TEXT SEGMENT:
----------
No description has been provided for this image

Programming large-scale parallel systems¶

Partial Differential Equations (PDEs)¶

Contents¶

In this notebook, we will learn

  • Key concepts for the solution of PDEs on large-scale computers
  • What is a preconditioner
  • What is a multi-grid solver
  • Parallelization of conjugate gradient method
  • Distributed sparse matrix-vector product

Mini project¶

  • Simulating the temperature distribution in a closed room

Problem statement¶

  • Given the temperature at the boundary of a room (walls, window, heater)
  • Predict the temperature at any point of the room
  • Compute it in parallel
No description has been provided for this image

Laplace equation¶

$\dfrac{\partial^2 u(x,y)}{\partial x^2} + \dfrac{\partial^2 u(x,y)}{\partial y^2} = 0$

Pierre-Simon, marquis de Laplace (1749-1827)

Picture from wikipedia

No description has been provided for this image

Boundary value problem (BVP)¶

$\dfrac{\partial^2 u}{\partial x^2} + \dfrac{\partial^2 u}{\partial y^2} = 0 \text{ in the room}$

$u = 5 \text{ on the window}$

$u = 40 \text{ on the heater}$

$u = 20 \text{ on the walls}$

No description has been provided for this image

Numerical methods for PDEs¶

  • Finite difference method (FDM)
  • Finite element method (FEM)
  • Finite volume method (FVM)
  • Boundary element method (BEM)
  • Meshfree methods

Main idea: Transform a PDE into a system of algebraic equations.
----------
WHAT IS ASKED:
Reproduce the PDE notebook text above in full, word for word.

DATA PROVIDED:
----------
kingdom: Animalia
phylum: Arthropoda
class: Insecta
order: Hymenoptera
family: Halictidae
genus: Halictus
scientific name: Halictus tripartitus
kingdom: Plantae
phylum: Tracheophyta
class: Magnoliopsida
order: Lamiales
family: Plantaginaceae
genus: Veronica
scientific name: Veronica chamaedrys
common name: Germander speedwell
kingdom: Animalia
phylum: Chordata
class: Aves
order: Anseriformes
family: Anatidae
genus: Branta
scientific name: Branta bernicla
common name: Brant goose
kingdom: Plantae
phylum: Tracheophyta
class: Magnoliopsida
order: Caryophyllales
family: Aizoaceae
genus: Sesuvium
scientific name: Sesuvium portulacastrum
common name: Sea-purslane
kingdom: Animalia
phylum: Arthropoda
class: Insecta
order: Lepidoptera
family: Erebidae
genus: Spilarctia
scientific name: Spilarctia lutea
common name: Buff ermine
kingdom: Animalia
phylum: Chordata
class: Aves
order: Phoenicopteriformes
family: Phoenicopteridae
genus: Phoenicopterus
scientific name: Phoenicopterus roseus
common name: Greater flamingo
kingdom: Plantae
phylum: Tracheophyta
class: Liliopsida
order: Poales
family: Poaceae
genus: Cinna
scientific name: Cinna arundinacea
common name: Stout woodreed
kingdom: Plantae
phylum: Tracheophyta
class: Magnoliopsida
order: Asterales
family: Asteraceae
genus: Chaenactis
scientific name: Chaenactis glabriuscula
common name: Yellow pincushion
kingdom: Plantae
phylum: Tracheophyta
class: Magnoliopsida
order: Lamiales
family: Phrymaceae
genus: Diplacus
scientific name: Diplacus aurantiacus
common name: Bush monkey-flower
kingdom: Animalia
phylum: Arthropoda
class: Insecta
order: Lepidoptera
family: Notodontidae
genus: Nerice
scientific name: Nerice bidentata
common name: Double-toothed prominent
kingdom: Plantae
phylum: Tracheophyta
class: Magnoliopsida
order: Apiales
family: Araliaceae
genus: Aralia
----------
WRITTEN SOLUTION:
No description has been provided for this image

Programming large-scale parallel systems¶

Partial Differential Equations (PDEs)¶

Contents¶

In this notebook, we will learn

  • Key concepts for the solution of PDEs on large-scale computers
  • What is a preconditioner
  • What is a multi-grid solver
  • Parallelization of conjugate gradient method
  • Distributed sparse matrix-vector product

Mini project¶

  • Simulating the temperature distribution in a closed room

Problem statement¶

  • Given the temperature at the boundary of a room (walls, window, heater)
  • Predict the temperature at any point of the room
  • Compute it in parallel
No description has been provided for this image

Laplace equation¶

$\dfrac{\partial^2 u(x,y)}{\partial x^2} + \dfrac{\partial^2 u(x,y)}{\partial y^2} = 0$

Pierre-Simon, marquis de Laplace (1749-1827)

Picture from wikipedia

No description has been provided for this image

Boundary value problem (BVP)¶

$\dfrac{\partial^2 u}{\partial x^2} + \dfrac{\partial^2 u}{\partial y^2} = 0 \text{ in the room}$

$u = 5 \text{ on the window}$

$u = 40 \text{ on the heater}$

$u = 20 \text{ on the walls}$

No description has been provided for this image

Numerical methods for PDEs¶

  • Finite difference method (FDM)
  • Finite element method (FEM)
  • Finite volume method (FVM)
  • Boundary element method (BEM)
  • Meshfree methods

Main idea: Transform a PDE into a system of algebraic equations.